(Collected data entries)
+ + + + +

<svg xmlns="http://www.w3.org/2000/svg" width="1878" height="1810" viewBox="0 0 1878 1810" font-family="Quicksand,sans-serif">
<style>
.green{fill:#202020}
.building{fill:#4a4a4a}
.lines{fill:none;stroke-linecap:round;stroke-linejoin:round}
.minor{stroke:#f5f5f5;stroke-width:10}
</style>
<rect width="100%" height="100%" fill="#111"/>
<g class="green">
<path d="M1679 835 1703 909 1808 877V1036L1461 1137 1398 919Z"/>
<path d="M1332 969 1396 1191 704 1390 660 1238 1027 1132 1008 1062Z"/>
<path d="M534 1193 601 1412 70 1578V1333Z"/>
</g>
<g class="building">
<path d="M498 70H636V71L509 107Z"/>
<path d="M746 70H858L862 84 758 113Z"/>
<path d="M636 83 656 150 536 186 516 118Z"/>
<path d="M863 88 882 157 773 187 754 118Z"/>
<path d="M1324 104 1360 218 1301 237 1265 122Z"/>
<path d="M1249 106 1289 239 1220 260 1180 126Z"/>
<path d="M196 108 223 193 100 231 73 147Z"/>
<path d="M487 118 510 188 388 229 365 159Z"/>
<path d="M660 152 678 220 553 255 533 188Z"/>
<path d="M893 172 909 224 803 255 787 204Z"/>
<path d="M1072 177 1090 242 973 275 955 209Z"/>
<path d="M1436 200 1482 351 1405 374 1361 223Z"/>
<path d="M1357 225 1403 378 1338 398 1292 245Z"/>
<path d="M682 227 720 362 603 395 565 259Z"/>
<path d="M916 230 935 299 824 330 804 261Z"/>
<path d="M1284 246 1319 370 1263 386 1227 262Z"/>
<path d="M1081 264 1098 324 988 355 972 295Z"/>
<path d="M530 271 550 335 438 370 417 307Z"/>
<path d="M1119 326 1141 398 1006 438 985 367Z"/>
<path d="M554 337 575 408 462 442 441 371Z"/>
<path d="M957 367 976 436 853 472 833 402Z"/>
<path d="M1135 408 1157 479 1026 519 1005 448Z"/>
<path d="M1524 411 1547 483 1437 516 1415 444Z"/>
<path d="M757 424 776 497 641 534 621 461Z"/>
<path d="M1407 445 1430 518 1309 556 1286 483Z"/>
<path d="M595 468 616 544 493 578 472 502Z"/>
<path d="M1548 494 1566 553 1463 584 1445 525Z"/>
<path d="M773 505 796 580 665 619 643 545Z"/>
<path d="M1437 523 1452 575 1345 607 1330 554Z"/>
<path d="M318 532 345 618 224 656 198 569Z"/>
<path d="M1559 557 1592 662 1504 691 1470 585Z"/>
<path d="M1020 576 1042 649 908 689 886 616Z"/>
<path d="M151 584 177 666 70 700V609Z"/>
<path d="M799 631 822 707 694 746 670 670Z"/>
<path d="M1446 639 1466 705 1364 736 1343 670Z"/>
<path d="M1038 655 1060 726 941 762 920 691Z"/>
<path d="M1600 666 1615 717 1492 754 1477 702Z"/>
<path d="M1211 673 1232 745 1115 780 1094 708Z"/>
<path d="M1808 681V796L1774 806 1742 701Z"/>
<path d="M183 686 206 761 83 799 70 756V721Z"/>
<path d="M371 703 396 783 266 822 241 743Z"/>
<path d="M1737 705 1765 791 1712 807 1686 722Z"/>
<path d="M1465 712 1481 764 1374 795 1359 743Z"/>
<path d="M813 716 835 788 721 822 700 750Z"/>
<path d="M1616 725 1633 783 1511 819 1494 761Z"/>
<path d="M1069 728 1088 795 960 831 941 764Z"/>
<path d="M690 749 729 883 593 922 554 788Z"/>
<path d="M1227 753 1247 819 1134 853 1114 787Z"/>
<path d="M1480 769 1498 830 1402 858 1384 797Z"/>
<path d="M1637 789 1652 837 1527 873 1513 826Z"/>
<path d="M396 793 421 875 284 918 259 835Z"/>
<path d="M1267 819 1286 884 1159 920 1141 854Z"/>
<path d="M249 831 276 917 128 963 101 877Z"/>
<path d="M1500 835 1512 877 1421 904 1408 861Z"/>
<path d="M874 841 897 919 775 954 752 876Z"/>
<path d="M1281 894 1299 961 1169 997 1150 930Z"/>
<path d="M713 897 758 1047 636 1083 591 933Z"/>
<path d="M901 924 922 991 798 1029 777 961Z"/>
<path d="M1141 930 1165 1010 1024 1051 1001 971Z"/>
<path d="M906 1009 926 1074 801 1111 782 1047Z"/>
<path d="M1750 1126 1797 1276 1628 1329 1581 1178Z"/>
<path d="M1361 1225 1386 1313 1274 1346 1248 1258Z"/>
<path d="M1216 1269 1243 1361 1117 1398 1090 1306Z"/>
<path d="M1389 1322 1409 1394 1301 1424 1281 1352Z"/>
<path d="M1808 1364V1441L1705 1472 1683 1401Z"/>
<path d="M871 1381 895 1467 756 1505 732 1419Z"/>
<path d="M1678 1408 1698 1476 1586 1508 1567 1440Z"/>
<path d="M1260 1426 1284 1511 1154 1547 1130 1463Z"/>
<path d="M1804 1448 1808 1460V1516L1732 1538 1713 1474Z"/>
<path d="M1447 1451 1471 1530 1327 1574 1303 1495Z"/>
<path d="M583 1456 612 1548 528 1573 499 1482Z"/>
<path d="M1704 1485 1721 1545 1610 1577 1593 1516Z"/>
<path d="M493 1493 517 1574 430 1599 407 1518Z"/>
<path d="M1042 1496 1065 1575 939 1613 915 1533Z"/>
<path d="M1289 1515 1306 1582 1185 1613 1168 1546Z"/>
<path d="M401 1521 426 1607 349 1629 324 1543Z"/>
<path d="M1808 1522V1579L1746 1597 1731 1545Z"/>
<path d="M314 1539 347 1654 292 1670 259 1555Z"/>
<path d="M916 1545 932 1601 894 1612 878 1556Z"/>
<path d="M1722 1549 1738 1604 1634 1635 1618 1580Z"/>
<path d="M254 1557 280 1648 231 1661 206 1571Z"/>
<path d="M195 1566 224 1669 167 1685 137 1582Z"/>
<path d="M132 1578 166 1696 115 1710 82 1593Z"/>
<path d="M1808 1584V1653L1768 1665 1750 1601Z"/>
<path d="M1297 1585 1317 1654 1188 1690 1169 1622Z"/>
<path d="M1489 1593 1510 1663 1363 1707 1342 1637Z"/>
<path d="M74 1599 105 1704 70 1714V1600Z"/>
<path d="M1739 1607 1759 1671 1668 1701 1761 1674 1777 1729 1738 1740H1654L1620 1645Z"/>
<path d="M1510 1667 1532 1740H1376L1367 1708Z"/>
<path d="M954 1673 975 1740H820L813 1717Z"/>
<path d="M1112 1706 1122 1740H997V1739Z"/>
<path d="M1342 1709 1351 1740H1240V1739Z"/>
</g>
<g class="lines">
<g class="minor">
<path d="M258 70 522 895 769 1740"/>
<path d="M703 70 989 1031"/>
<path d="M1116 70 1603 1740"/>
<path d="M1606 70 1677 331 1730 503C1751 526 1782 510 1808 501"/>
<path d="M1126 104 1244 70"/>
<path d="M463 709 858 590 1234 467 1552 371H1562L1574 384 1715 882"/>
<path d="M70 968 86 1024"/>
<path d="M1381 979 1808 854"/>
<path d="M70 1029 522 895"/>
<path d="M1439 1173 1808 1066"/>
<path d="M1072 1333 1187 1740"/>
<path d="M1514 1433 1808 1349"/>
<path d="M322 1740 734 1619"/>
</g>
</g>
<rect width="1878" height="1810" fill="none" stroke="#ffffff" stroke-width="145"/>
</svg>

+ + + + +

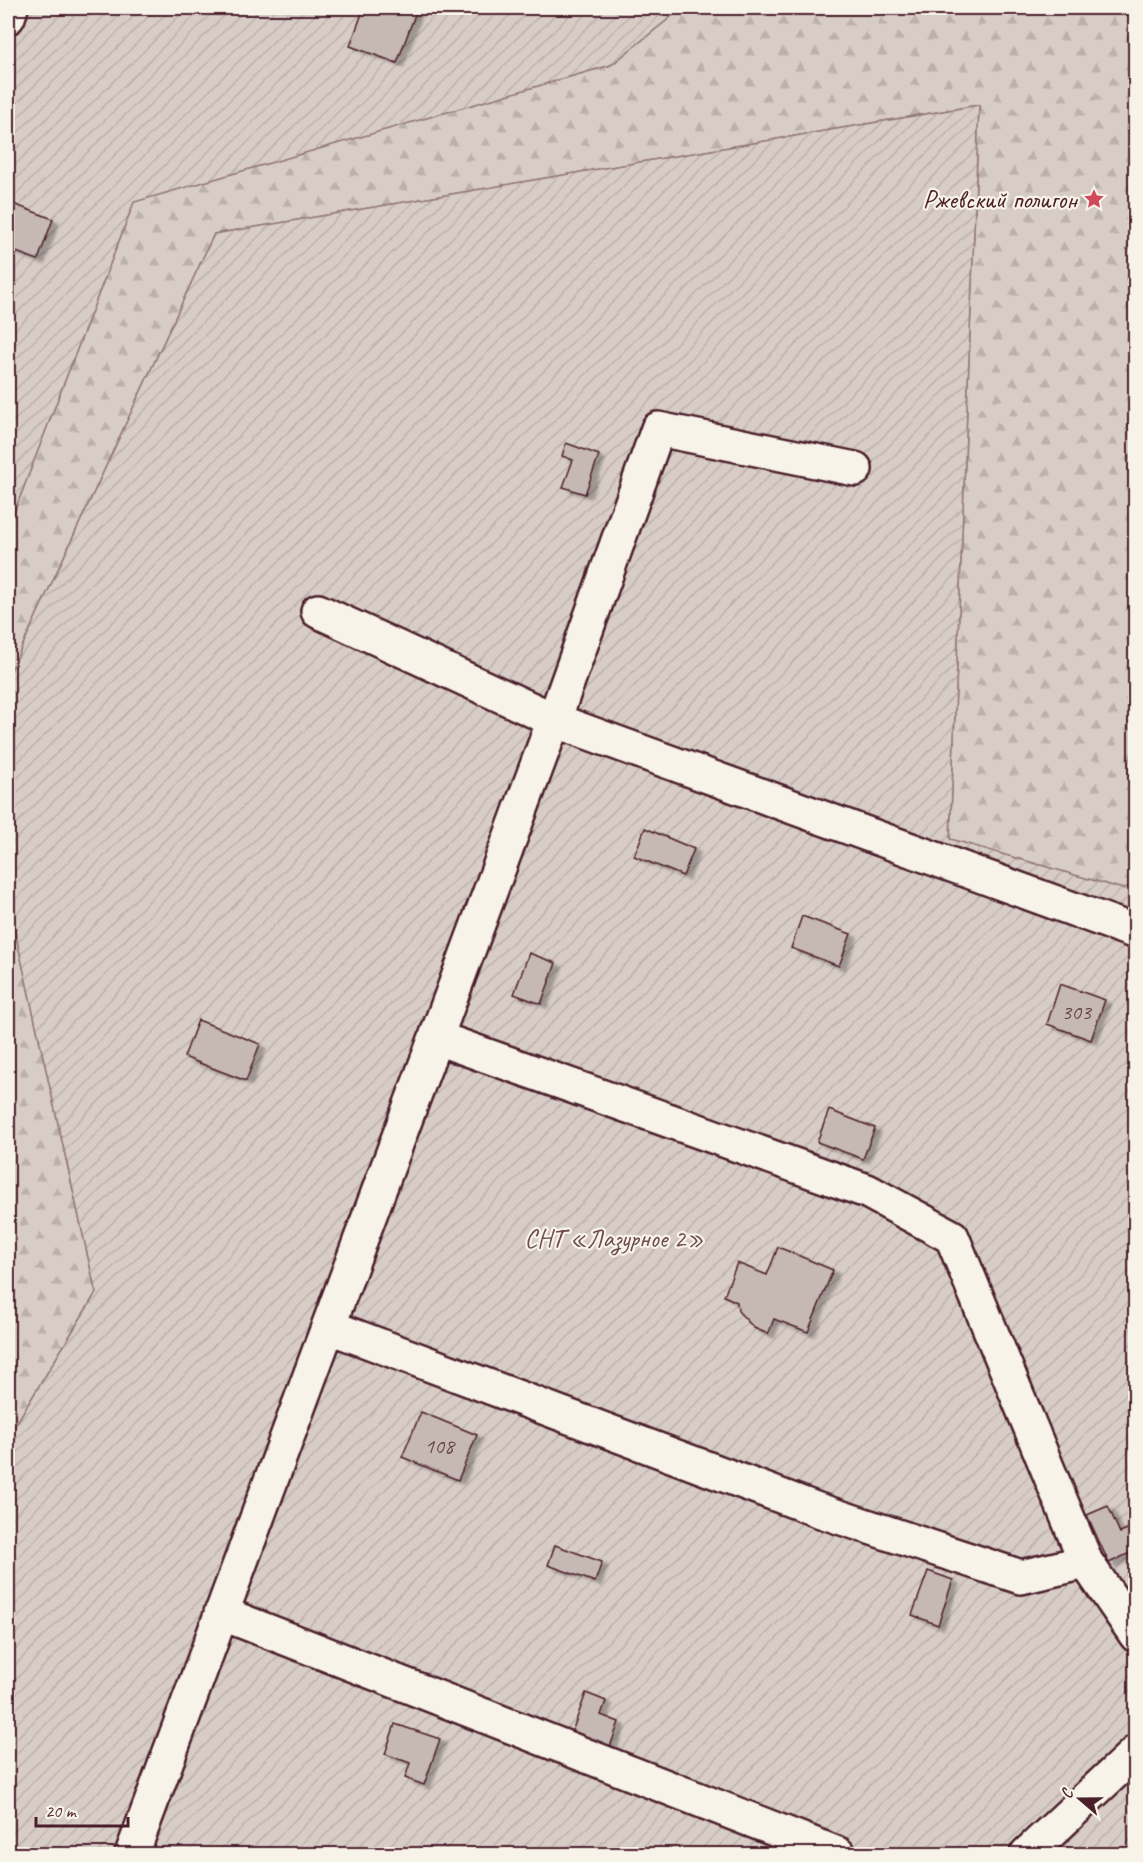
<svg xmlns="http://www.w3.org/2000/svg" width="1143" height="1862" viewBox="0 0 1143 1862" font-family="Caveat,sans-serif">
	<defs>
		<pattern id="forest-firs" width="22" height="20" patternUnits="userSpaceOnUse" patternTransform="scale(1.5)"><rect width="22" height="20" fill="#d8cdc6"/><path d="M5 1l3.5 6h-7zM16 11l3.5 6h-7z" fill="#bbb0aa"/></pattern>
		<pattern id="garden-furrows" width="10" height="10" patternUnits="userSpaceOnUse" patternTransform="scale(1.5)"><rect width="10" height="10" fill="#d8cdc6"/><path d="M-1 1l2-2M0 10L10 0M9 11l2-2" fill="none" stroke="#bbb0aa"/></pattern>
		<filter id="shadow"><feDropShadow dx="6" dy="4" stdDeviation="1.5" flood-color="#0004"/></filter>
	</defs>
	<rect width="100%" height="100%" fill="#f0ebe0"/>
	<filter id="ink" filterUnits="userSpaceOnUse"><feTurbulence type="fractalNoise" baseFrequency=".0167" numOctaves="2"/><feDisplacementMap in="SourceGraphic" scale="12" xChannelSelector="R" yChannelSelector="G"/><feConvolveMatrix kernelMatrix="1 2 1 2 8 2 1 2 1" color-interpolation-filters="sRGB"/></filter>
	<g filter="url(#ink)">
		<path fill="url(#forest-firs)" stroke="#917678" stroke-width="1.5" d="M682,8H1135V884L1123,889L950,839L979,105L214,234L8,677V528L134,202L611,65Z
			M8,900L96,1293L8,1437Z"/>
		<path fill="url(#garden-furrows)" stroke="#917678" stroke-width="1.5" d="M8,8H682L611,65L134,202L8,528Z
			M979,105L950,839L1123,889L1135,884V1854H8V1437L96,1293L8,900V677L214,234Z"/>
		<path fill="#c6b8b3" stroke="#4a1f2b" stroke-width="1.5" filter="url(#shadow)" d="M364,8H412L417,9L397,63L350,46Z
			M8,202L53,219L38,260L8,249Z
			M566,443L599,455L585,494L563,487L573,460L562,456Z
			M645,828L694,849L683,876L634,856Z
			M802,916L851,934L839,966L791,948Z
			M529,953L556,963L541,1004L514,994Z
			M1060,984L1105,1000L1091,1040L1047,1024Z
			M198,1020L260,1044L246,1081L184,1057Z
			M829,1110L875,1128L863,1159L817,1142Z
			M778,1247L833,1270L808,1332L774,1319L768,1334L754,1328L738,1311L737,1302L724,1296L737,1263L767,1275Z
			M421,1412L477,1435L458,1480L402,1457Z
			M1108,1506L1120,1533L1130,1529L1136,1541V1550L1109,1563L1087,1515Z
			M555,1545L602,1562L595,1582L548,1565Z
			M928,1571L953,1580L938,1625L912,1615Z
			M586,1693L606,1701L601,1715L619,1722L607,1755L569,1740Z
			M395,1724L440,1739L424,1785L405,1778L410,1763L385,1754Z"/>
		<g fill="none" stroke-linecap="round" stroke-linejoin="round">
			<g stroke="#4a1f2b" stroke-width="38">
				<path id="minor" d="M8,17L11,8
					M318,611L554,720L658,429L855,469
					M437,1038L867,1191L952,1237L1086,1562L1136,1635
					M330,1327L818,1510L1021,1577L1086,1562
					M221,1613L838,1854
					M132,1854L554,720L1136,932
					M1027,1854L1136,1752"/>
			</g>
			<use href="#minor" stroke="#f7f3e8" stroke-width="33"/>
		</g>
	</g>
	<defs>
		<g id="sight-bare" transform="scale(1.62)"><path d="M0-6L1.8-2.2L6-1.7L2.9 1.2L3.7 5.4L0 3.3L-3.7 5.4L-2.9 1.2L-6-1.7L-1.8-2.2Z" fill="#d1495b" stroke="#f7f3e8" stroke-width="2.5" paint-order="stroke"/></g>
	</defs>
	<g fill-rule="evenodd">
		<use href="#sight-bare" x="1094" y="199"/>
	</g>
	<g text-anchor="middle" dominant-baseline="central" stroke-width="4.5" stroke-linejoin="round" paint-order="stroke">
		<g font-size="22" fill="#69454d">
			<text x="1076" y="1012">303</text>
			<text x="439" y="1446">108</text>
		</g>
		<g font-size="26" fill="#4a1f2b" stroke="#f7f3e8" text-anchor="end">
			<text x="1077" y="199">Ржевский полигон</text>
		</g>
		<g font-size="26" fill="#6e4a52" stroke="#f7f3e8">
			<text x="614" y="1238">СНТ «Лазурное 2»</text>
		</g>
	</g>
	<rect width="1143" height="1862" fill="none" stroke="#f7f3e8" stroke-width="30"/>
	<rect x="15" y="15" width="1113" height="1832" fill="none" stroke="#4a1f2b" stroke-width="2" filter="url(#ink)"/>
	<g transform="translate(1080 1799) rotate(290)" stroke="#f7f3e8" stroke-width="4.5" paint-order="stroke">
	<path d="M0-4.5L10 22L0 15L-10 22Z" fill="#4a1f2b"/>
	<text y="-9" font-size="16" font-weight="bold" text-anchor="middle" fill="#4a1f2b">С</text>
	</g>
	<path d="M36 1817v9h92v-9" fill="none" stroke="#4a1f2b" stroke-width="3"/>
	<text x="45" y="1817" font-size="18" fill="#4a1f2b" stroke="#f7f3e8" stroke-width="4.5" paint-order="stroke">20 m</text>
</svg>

+ + + + +

Looking at the entries above, find how many lines include the word "middle" and write that number alone.

| Finished task |
2